1. If people have given away their copy, it is available free on several websites, but I have linked the Penguin site – those who keep ideas in circulation should be paid for their efforts. ↩
Stan Grant on the media
Stan Grant has come back into the public domain with the first of what will be a fortnightly contribution in the Saturday Paper. His first article A scream no one can hear is about his relationship with the media. He explains his withdrawal:
Contrary to public perception, I did not step away from media because of racism but because of media. Media – and by extension myself – are complicit in promoting and exacerbating racism. I said in my sign-off from Q+A that I do not believe the media has the language or the love to deal with our gentle spirits.

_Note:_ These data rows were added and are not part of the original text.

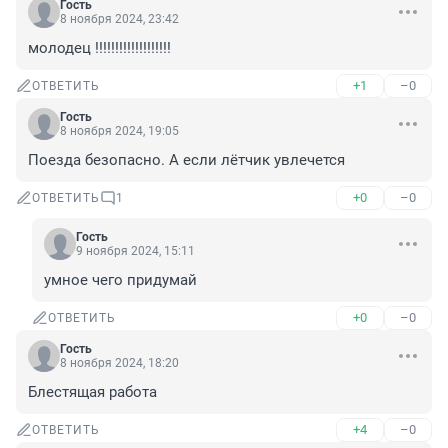
Гость
8 ноября 2024, 23:42
молодец !!!!!!!!!!!!!!!!!!!
+1
–0
ОТВЕТИТЬ
Гость
8 ноября 2024, 19:05
Поезда безопасно. А если лётчик увлечется
+0
–0
ОТВЕТИТЬ
1
Гость
9 ноября 2024, 15:11
умное чего придумай
+0
–0
ОТВЕТИТЬ
Гость
8 ноября 2024, 18:20
Блестящая работа
+4
–0
ОТВЕТИТЬ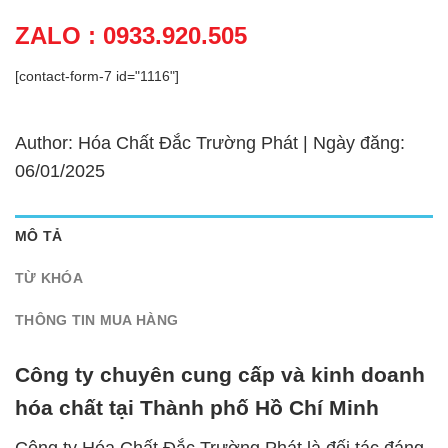
ZALO : 0933.920.505
[contact-form-7 id="1116"]
Author: Hóa Chất Đắc Trường Phát | Ngày đăng:
06/01/2025
MÔ TẢ
TỪ KHÓA
THÔNG TIN MUA HÀNG
Công ty chuyên cung cấp và kinh doanh
hóa chất tại Thành phố Hồ Chí Minh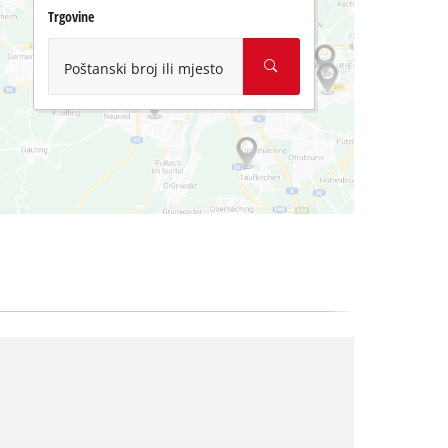
Trgovine
Poštanski broj ili mjesto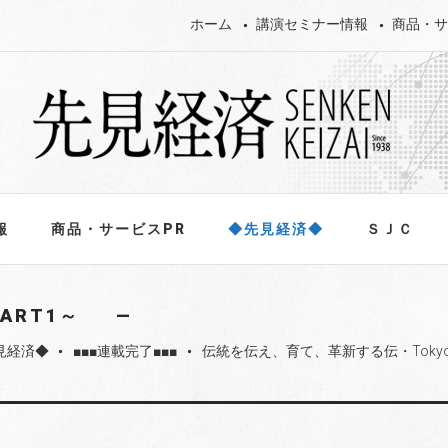
ホーム
講演セミナー情報
商品・サ
報
商品・サービスPR
◆先見経済◆
ＳＪＣ
ART1～
見経済◆
■■■連載完了■■■
伝統を伝え、育て、革新する伝・Toky
fiber_manual_record
fiber_manual_record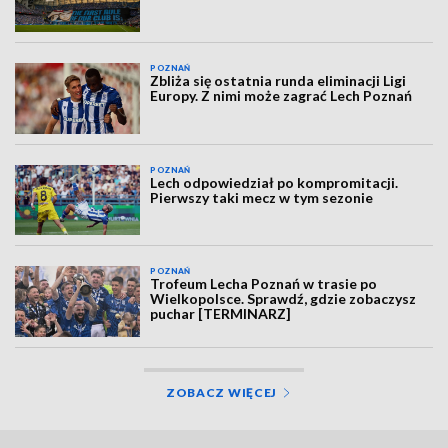
POZNAŃ
Zbliża się ostatnia runda eliminacji Ligi
Europy. Z nimi może zagrać Lech Poznań
POZNAŃ
Lech odpowiedział po kompromitacji.
Pierwszy taki mecz w tym sezonie
POZNAŃ
Trofeum Lecha Poznań w trasie po
Wielkopolsce. Sprawdź, gdzie zobaczysz
puchar [TERMINARZ]
ZOBACZ WIĘCEJ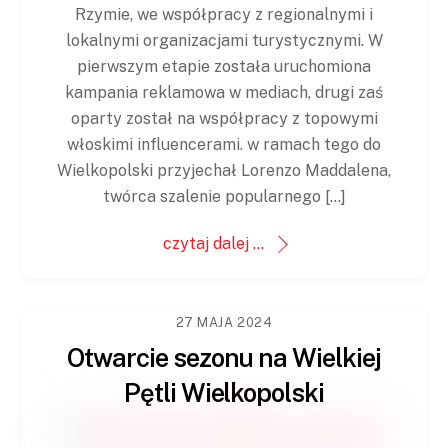
Rzymie, we współpracy z regionalnymi i
lokalnymi organizacjami turystycznymi. W
pierwszym etapie została uruchomiona
kampania reklamowa w mediach, drugi zaś
oparty został na współpracy z topowymi
włoskimi influencerami. w ramach tego do
Wielkopolski przyjechał Lorenzo Maddalena,
twórca szalenie popularnego […]
czytaj dalej ...
27 MAJA 2024
Otwarcie sezonu na Wielkiej
Pętli Wielkopolski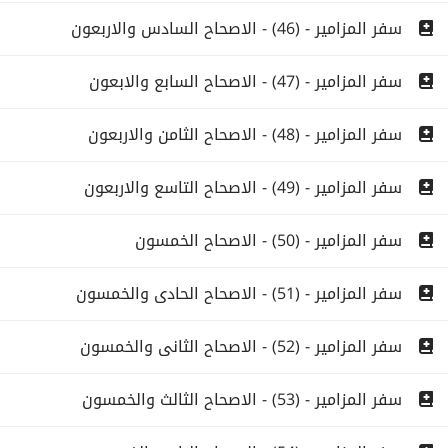
سفر المزامير - (46) - الاصحاح السادس والاربعون
سفر المزامير - (47) - الاصحاح السابع والابعون
سفر المزامير - (48) - الاصحاح الثامن والاربعون
سفر المزامير - (49) - الاصحاح التاسع والاربعون
سفر المزامير - (50) - الاصحاح الخمسون
سفر المزامير - (51) - الاصحاح الحادى والخمسون
سفر المزامير - (52) - الاصحاح الثانى والخمسون
سفر المزامير - (53) - الاصحاح الثالث والخمسون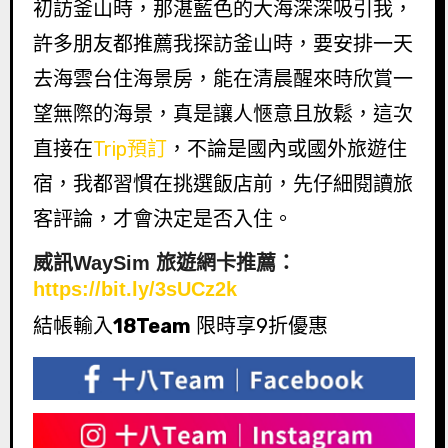
初訪釜山時，那湛藍色的大海深深吸引我，
許多朋友都推薦我探訪釜山時，要安排一天
去海雲台住海景房，能在清晨醒來時欣賞一
望無際的海景，真是讓人愜意且放鬆，這次
直接在
Trip預訂
，不論是國內或國外旅遊住
宿，我都習慣在挑選飯店前，先仔細閱讀旅
客評論，才會決定是否入住。
威訊WaySim 旅遊網卡推薦：
https://bit.ly/3sUCz2k
結帳輸入
18Team
限時享9折優惠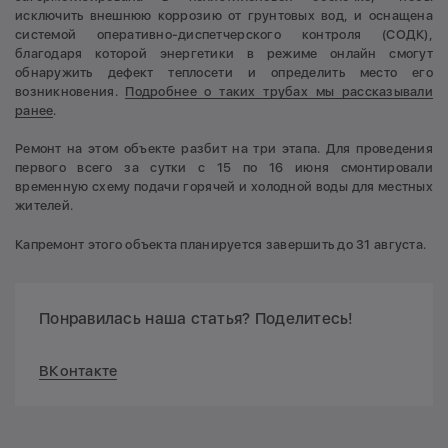
исключить внешнюю коррозию от грунтовых вод, и оснащена
системой оперативно-диспетчерского контроля (СОДК),
благодаря которой энергетики в режиме онлайн смогут
обнаружить дефект теплосети и определить место его
возникновения.
Подробнее о таких трубах мы рассказывали
ранее
.
Ремонт на этом объекте разбит на три этапа. Для проведения
первого всего за сутки с 15 по 16 июня смонтировали
временную схему подачи горячей и холодной воды для местных
жителей.
Капремонт этого объекта планируется завершить до 31 августа.
Понравилась наша статья? Поделитесь!
ВКонтакте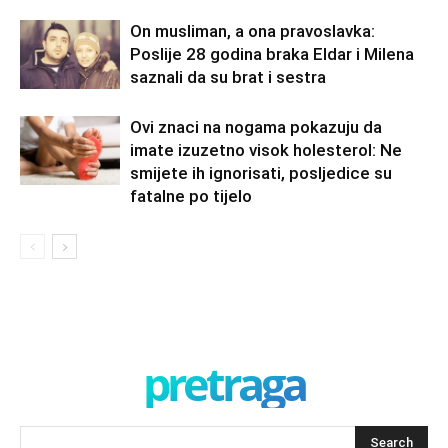
On musliman, a ona pravoslavka:
Poslije 28 godina braka Eldar i Milena
saznali da su brat i sestra
Ovi znaci na nogama pokazuju da
imate izuzetno visok holesterol: Ne
smijete ih ignorisati, posljedice su
fatalne po tijelo
pretraga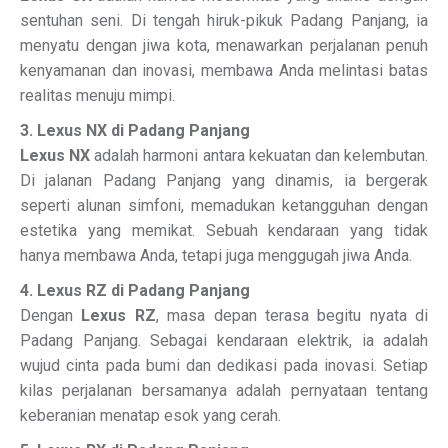
sentuhan seni. Di tengah hiruk-pikuk Padang Panjang, ia
menyatu dengan jiwa kota, menawarkan perjalanan penuh
kenyamanan dan inovasi, membawa Anda melintasi batas
realitas menuju mimpi.
3. Lexus NX di Padang Panjang
Lexus NX
adalah harmoni antara kekuatan dan kelembutan.
Di jalanan Padang Panjang yang dinamis, ia bergerak
seperti alunan simfoni, memadukan ketangguhan dengan
estetika yang memikat. Sebuah kendaraan yang tidak
hanya membawa Anda, tetapi juga menggugah jiwa Anda.
4. Lexus RZ di Padang Panjang
Dengan
Lexus RZ
, masa depan terasa begitu nyata di
Padang Panjang. Sebagai kendaraan elektrik, ia adalah
wujud cinta pada bumi dan dedikasi pada inovasi. Setiap
kilas perjalanan bersamanya adalah pernyataan tentang
keberanian menatap esok yang cerah.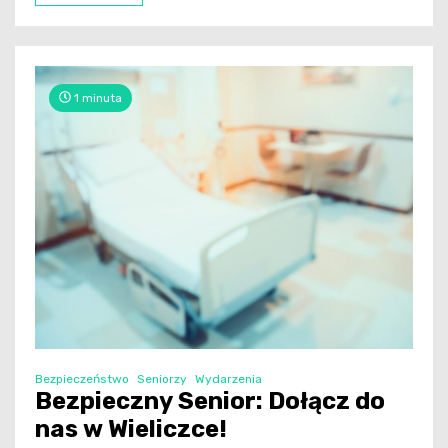
1 minuta
Bezpieczeństwo
Seniorzy
Wydarzenia
Bezpieczny Senior: Dołącz do
nas w Wieliczce!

It’s a difficult comeback, and Schwartz media may provide the vehicle for Grant, who defines himself more as a philosopher and theologian rather than as a journalist, to contribute to our public life. It’s hard for such thinkers to find a place in a world where “language is no longer about communication but expression”.
The Saturday Paper article is paywalled (which is why you might think about a subscription), or if you prefer to hear Stan Grant, he explains his views on the media’s failings on Schwartz Media’s 7am podcast. It starts with his comments on Sam Kerr’s incident in the UK, and on some disgusting behaviour by Australian footballers, before moving on to his general ideas on the media and the public forum.